Extracted page text data
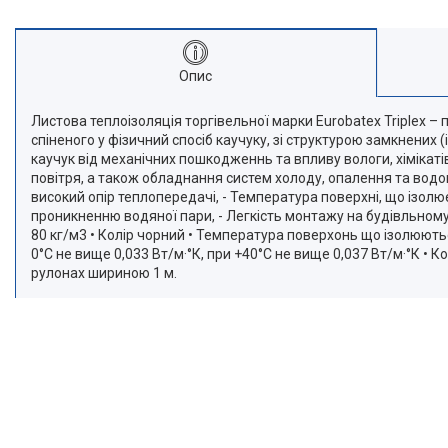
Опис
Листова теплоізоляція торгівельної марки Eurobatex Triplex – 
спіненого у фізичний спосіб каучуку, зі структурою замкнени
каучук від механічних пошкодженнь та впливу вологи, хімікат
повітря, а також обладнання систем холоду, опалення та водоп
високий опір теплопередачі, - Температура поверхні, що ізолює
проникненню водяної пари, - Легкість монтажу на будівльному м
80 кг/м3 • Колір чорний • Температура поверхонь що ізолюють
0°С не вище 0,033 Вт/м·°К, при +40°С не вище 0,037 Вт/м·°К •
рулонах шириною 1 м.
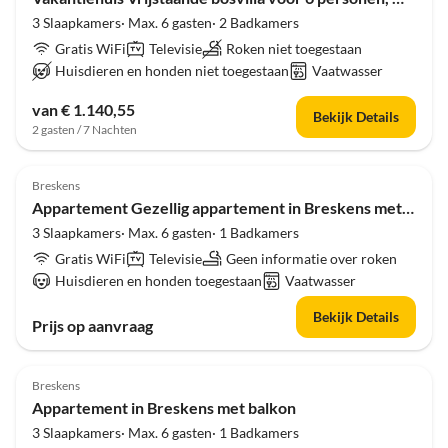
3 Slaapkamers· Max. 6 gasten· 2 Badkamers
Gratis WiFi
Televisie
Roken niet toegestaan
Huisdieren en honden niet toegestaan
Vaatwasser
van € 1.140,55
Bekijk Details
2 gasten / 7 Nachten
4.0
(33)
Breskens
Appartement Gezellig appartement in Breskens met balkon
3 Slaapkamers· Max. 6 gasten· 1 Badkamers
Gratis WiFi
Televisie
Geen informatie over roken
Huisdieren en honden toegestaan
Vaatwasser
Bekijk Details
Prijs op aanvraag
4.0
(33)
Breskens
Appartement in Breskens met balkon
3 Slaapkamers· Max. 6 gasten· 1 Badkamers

...

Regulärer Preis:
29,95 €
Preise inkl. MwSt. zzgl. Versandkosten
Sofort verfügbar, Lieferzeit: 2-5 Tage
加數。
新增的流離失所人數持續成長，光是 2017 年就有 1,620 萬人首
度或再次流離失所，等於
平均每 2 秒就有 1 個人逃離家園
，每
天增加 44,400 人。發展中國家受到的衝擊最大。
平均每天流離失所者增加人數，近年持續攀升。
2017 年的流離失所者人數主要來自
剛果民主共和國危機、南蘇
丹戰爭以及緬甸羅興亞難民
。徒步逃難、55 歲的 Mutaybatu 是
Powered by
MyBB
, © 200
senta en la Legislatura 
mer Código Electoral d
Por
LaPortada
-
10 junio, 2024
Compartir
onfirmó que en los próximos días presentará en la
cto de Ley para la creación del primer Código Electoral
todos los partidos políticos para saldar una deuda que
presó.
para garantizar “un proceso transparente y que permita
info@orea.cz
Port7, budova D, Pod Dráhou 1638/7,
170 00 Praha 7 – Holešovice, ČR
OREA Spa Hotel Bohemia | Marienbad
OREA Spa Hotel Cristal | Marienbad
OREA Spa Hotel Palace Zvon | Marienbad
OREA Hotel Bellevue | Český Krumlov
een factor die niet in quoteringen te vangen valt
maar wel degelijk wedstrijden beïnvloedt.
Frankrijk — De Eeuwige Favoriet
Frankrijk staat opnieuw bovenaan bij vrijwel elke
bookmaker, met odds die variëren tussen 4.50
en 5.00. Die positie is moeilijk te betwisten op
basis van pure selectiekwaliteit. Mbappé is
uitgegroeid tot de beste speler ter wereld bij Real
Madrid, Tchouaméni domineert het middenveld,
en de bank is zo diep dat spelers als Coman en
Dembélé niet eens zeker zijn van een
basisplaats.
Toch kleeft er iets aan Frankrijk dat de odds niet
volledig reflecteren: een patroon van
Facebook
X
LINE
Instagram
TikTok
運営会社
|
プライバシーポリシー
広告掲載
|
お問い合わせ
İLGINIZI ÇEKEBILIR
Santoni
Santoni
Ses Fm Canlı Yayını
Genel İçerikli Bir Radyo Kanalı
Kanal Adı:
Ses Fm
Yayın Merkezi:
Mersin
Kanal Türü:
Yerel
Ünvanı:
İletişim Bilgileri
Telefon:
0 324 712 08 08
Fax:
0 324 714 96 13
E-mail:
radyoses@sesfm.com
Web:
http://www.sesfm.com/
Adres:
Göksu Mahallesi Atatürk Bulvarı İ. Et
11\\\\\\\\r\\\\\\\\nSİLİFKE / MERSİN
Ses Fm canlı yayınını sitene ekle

---

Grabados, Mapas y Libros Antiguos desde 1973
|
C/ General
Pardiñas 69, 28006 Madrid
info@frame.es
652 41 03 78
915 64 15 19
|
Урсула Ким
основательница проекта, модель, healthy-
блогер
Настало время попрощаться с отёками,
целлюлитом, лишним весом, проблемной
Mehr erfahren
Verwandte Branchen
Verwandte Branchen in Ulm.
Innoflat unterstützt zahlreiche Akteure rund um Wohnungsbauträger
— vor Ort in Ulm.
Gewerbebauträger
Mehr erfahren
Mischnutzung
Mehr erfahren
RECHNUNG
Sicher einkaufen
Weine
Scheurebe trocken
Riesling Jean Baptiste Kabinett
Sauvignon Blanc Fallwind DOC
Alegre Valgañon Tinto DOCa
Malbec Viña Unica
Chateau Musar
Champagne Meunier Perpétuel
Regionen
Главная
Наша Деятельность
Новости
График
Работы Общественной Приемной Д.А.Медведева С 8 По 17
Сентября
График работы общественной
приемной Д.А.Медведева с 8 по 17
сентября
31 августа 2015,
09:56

» **Task**:
Copy all lines above where "Медведева" is present.

» **Written response**:
Работы Общественной Приемной Д.А.Медведева С 8 По 17
приемной Д.А.Медведева с 8 по 17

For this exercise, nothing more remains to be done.